El Gobierno Federal informó que, entre octubre de 2024 y junio de 2025, los Oficiales de Protección a la Infancia brindaron atención y protección a 35 mil 146 niñas, niños y adolescentes migrantes extranjeros, de los cuales 33 mil 108 viajaban acompañados y 2 mil 38 no acompañados; además, atendieron a 5 mil 968 niñas, niños y adolescentes mexicanos repatriados no acompañados.
Estas cifras muestran que la frontera no sólo recibe personas adultas en retorno, sino niñas, niños y adolescentes expuestos a separación familiar, violencia, explotación, trata de personas, reclutamiento delictivo, abandono, enfermedades, barreras lingüísticas y ausencia de documentos.
"Cuando una persona llega a territorio mexicano como resultado de una repatriación, retorno o readmisión, el Estado no recibe únicamente un dato estadístico o un expediente administrativo; recibe a una persona con historia, necesidades y posibles riesgos".

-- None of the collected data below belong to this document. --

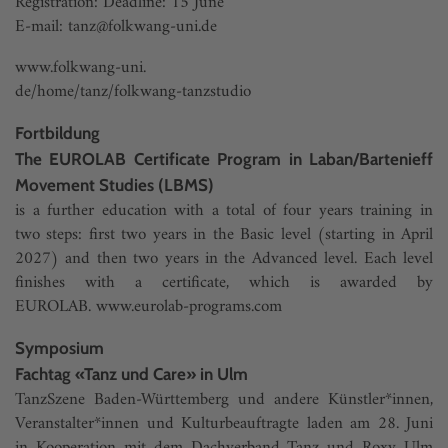
Registration: Deadline: 15 June
E-mail:
tanz@folkwang-uni.de
www.folkwang-uni.
de/home/tanz/folkwang-tanzstudio
Fortbildung
The EUROLAB Certificate Program in Laban/Bartenieff
Movement Studies (LBMS)
is a further education with a total of four years training in
two steps: first two years in the Basic level (starting in April
2027) and then two years in the Advanced level. Each level
finishes with a certificate, which is awarded by
EUROLAB.
www.eurolab-programs.com
Symposium
Fachtag «Tanz und Care» in Ulm
TanzSzene Baden-Württemberg und andere Künstler*innen,
Veranstalter*innen und Kulturbeauftragte laden am 28. Juni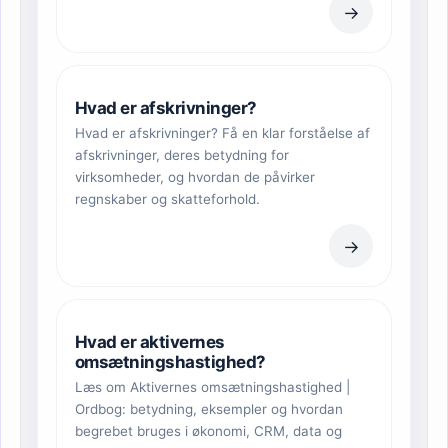
→
Hvad er afskrivninger?
Hvad er afskrivninger? Få en klar forståelse af
afskrivninger, deres betydning for
virksomheder, og hvordan de påvirker
regnskaber og skatteforhold.
→
Hvad er aktivernes
omsætningshastighed?
Læs om Aktivernes omsætningshastighed |
Ordbog: betydning, eksempler og hvordan
begrebet bruges i økonomi, CRM, data og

"Puede tratarse de alguien que no cuenta con documentos, que carece de red familiar, que requiere medicamentos, que no tiene un lugar seguro al cual dirigirse o que se encuentra expuesto a violencia, explotación o reclutamiento delictivo. Frente a ello, la autoridad no debe concluir su intervención sin dejar constancia de lo ocurrido y sin verificar una ruta mínima de canalización segura".